The ‘capital of the Cotswolds’ has a new offering for business travellers. Read on to see what we thought
In one of the six new one-bedroom, self-catering apartments at the 14th-century coaching inn. Set apart from the other 46 rooms in the hotel, the apartments feel exclusive, private and are, as far as I know, the only offering of its kind in the centre of the market town. Each open-plan apartment is Farrow and Ball-esque and slick in design (tick), quiet (big tick) and comes with a king-sized bed (huge tick). Business travellers will love the practicality of the spaces. We were especially impressed with the kitchen in ours: complete with an oven, hob, dishwasher, fridge and washer-dryer, guests who just fancy getting in after a hard days’ graft, cooking dinner and eating in your PJs can do just that.

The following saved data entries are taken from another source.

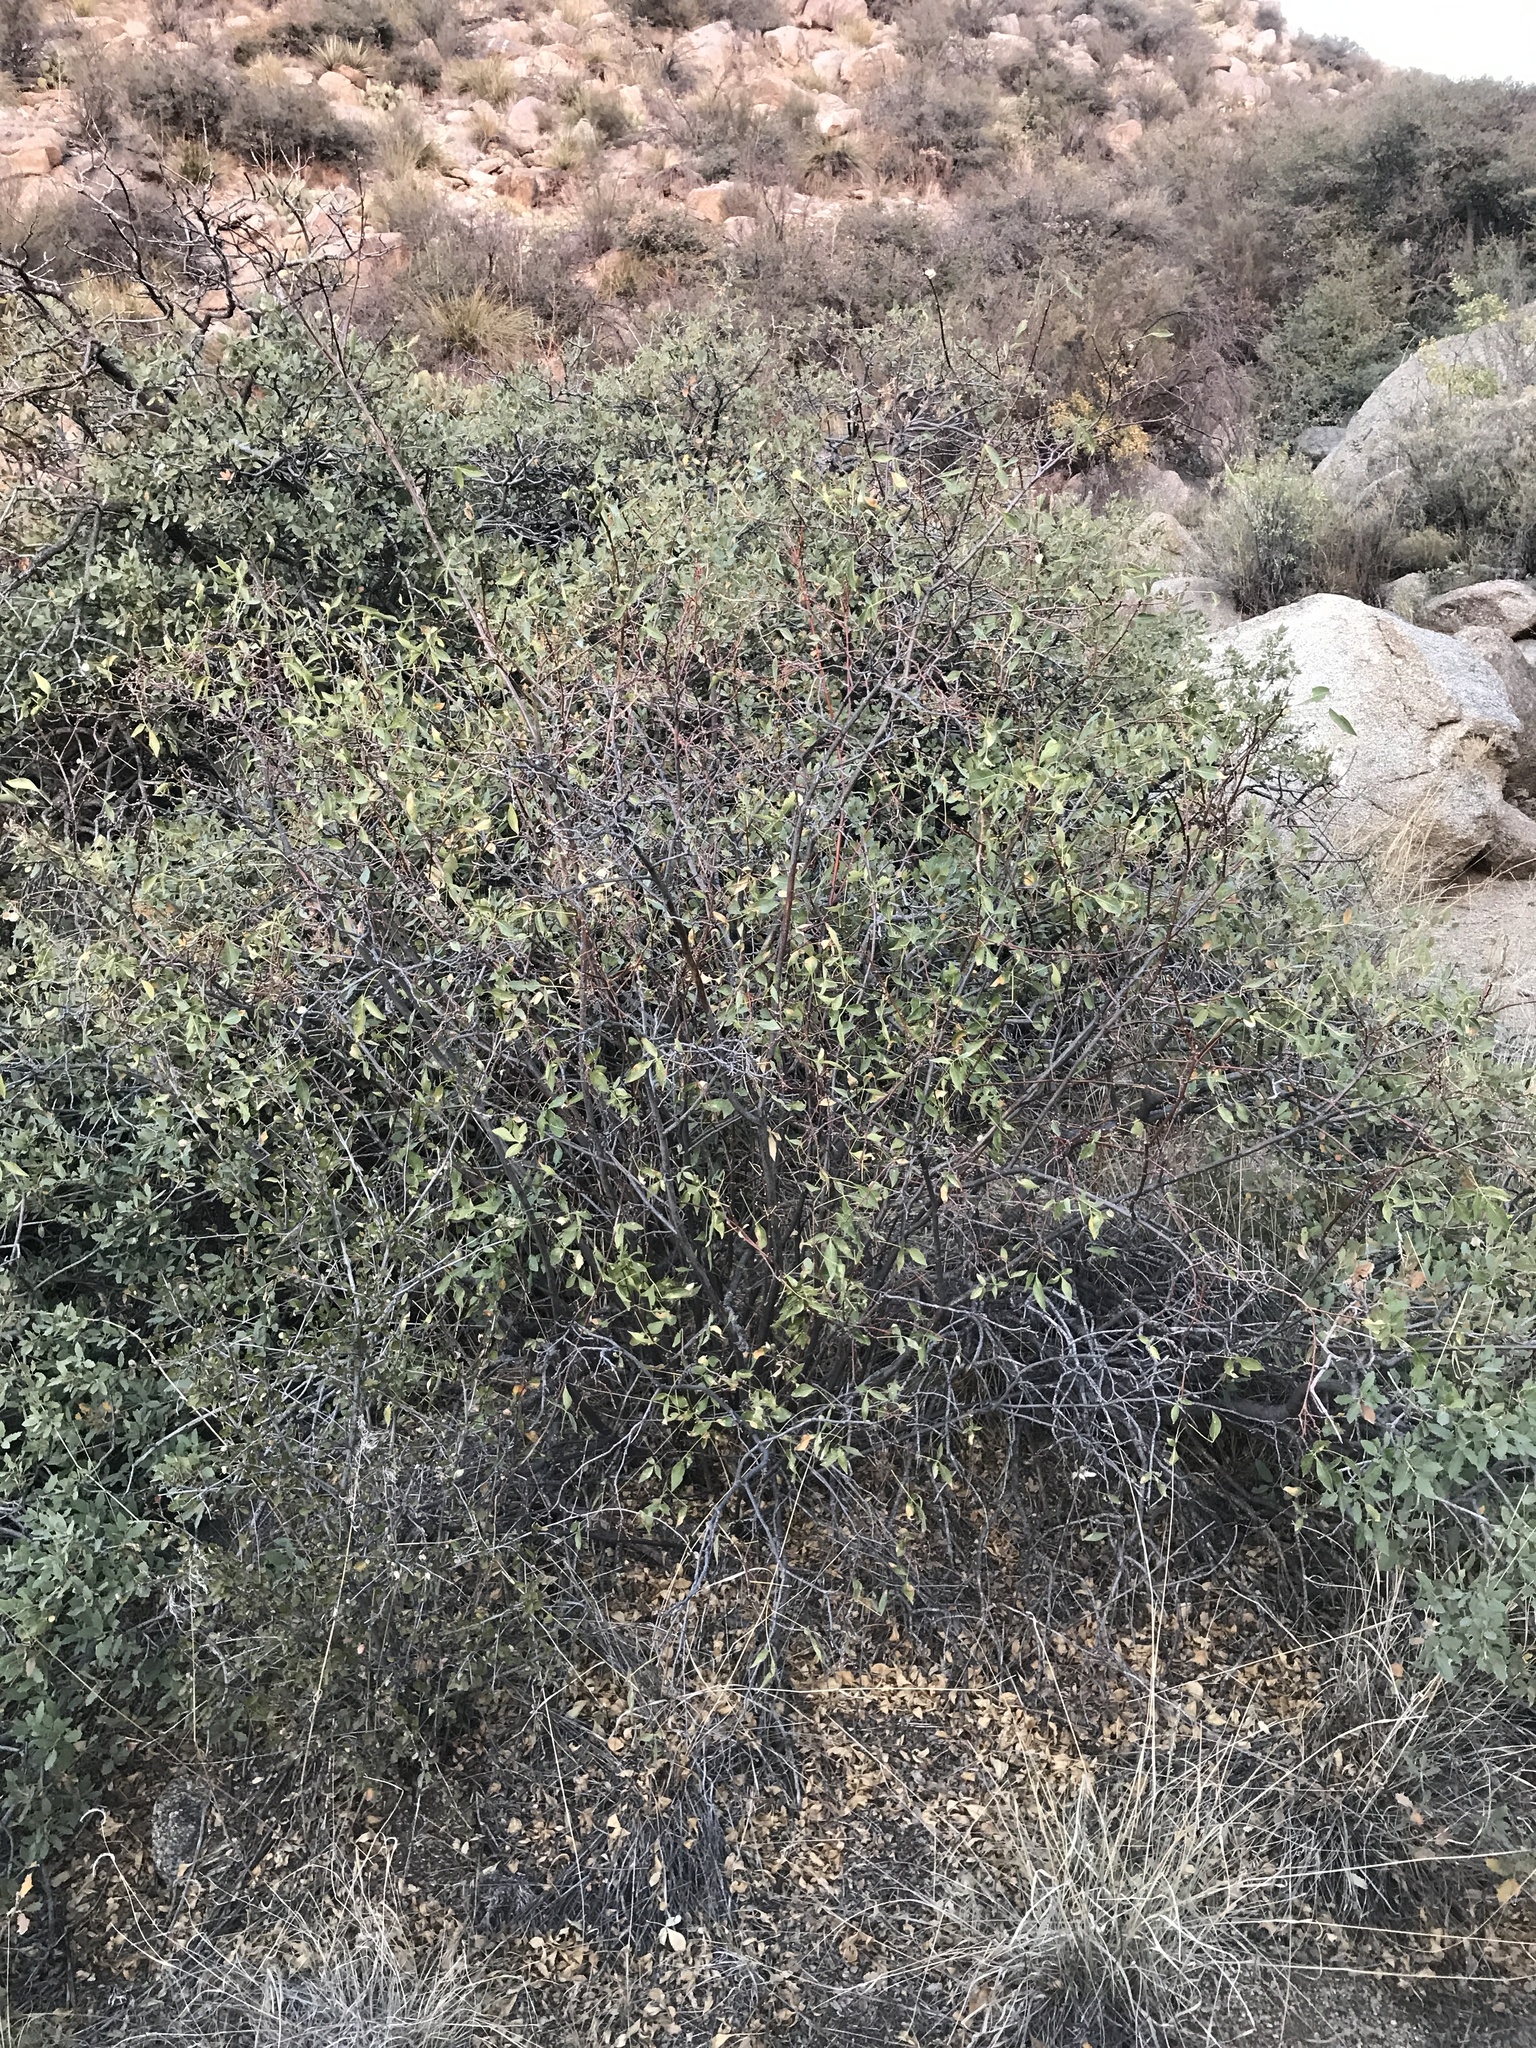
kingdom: Plantae
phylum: Tracheophyta
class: Magnoliopsida
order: Sapindales
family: Rutaceae
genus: Ptelea
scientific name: Ptelea trifoliata
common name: Common hop-tree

At the hotel’s in-house restaurant. An extension of the building’s stone-walled and plushly-furnished entrance, the space’s atmosphere is cosy while also benefitting from the hubbub of the arriving guests and those unwinding at the bar. Artwork that includes everyone from Shakespeare to Hendrix spans the walls but, with some of Gloucestershire’s most revered producers on its doorstep, it’s what’s on the menu that we’re most interested in. The offering changes seasonally with the likes of British comfort food (think double-baked cheese soufflés and fillet of beef with madeira jus) listed alongside Asian-influenced offerings (the soft shell crab with Asian salad and wasabi mayo was our favourite).
The unusual touches that run throughout the hotel. In the foyer, a glass panel reveals a Roman mosaic that was uncovered during renovation, while a thread spool installation and other pieces of off-the-wall art give the hotel the contemporary feel alongside its characterful period features. The dining menu is even presented in an antique book at the front of the restaurant, and coat pegs are nailed to the wall through vintage books.
The underground events spaces and activity offerings are rather special. We like the look of the 18-seater Wine Cellar, which comes with its own glass-windowed wine vault and features original stonework. If that’s too sedate, what about a spot of polo (Cirencester is a royals territory), a shooting day (again, Charles would approve) or windsurfing at the nearby Cotswold Water Park? Either way, they’ll be grateful for those king-size beds.
Apartment prices at the Kings head Hotel start at £122 per night.